Visualizza tutte le notizie
L’altra Francia, i “satelliti” della Loira
Pubblicato il 11/04/2014
Fotografia

Il successo di un’area vinicola, si sa, è al contempo una benedizione e un dramma per le aree adiacenti; che possono, questo si, usufruire di un effetto di traino, ma al tempo stesso rischiano di rimanere oscurate e schiacciate dal successo dei “vicini”. Un esempio del primo caso può essere costituito dai cosiddetti satelliti delle grandi Aoc del Libournais, che hanno intelligentemente indicato la loro prossimità ai più illustri vicini (Lalande de Pomerol, Montaigne St. Emilion ecc.). Un esempio del secondo, che ho già avuto modo di citare in un altro articolo su Bibenda7, è quello delle aree del Sud-Ouest più vicine a Bordeaux, come Bergerac, che persino per i Francesi sono pressoché sconosciute.

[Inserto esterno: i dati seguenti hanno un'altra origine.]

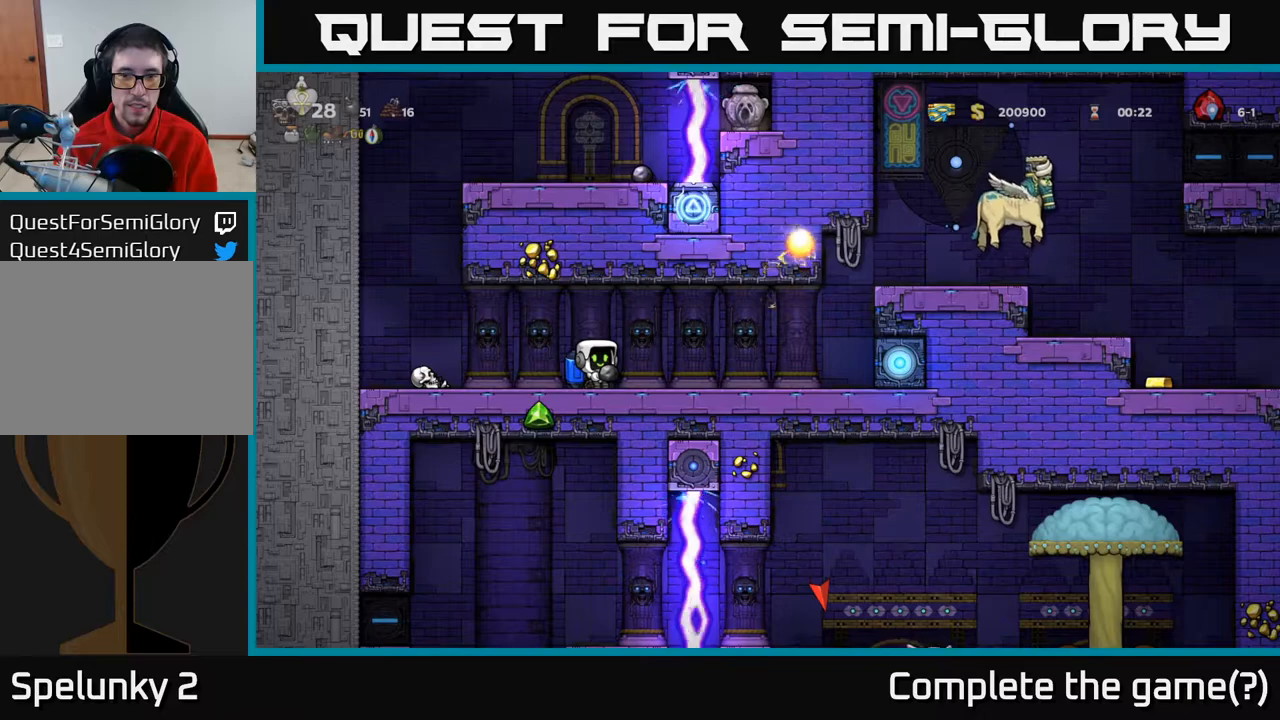
{"buttons": [], "left_stick": "center", "right_stick": "center", "events": [[133, "DPAD_RIGHT", "down"], [467, "DPAD_RIGHT", "up"]]}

Nel caso della Valle della Loira, molte piccole denominazioni non hanno il successo che meritano, pur offrendo vini buoni, spesso eccellenti, a prezzi assolutamente concorrenziali. Queste denominazioni sono significativamente quasi tutte collocate nella regione del Centre, in prossimità dei grandi fari di Pouilly Fumé e Sancerre. Sono ad esempio una grande e piacevole sorpresa i vini di Menetou-Salon, di origine antichissima, tanto è vero che documenti risalenti all’XI secolo già menzionano i doni di vigne dal feudatario locale agli ordini monastici. Qui si coltivano i classici vitigni della parte orientale della Loira, il Sauvignon Blanc per i bianchi ed il pinot noir per i rossi. Il suolo ha caratteristiche di grande interesse, essendo costituito di marne kimmeridgiane ricche di calcare, che danno ai vini una profonda mineralità. Le rese massime (65 hl/ha per i bianchi, 63 per i rosé, 59 per i rossi) sono evidentemente volte a consentire una buona qualità del prodotto…che, effettivamente, presenta caratteristiche di grandissima godibilità, specie nei bianchi, gustosi, beverini, spesso assolutamente omologhi per qualità ad un buon Sancerre, a meno della metà del prezzo. Eppure, quanti li hanno bevuti? Persino peggiore è la situazione di Reuilly, che ha oltretutto la sfortuna di avere un nome molto assonante, almeno per chi non abbia una perfetta padronanza del francese, con due denominazioni situate in aree completamente diverse, Rully (Borgogna meridionale) e Brouilly (Beaujolais), con comprensibili equivoci quando si prova ad ordinarlo al ristorante. I vitigni utilizzati, anche in questo caso, sono Sauvignon Blanc e Pinot Noir, con l’ulteriore possibilità, piuttosto rara in Francia, di fare vini rosé utilizzando Pinot Gris in purezza. I suoli sono leggermente diversi, sabbiosi ed argillo-calcarei, dando vini leggermente più grassi e meno sottili. Anche in questo caso, i prezzi sono veramente un affare rispetto alla qualità.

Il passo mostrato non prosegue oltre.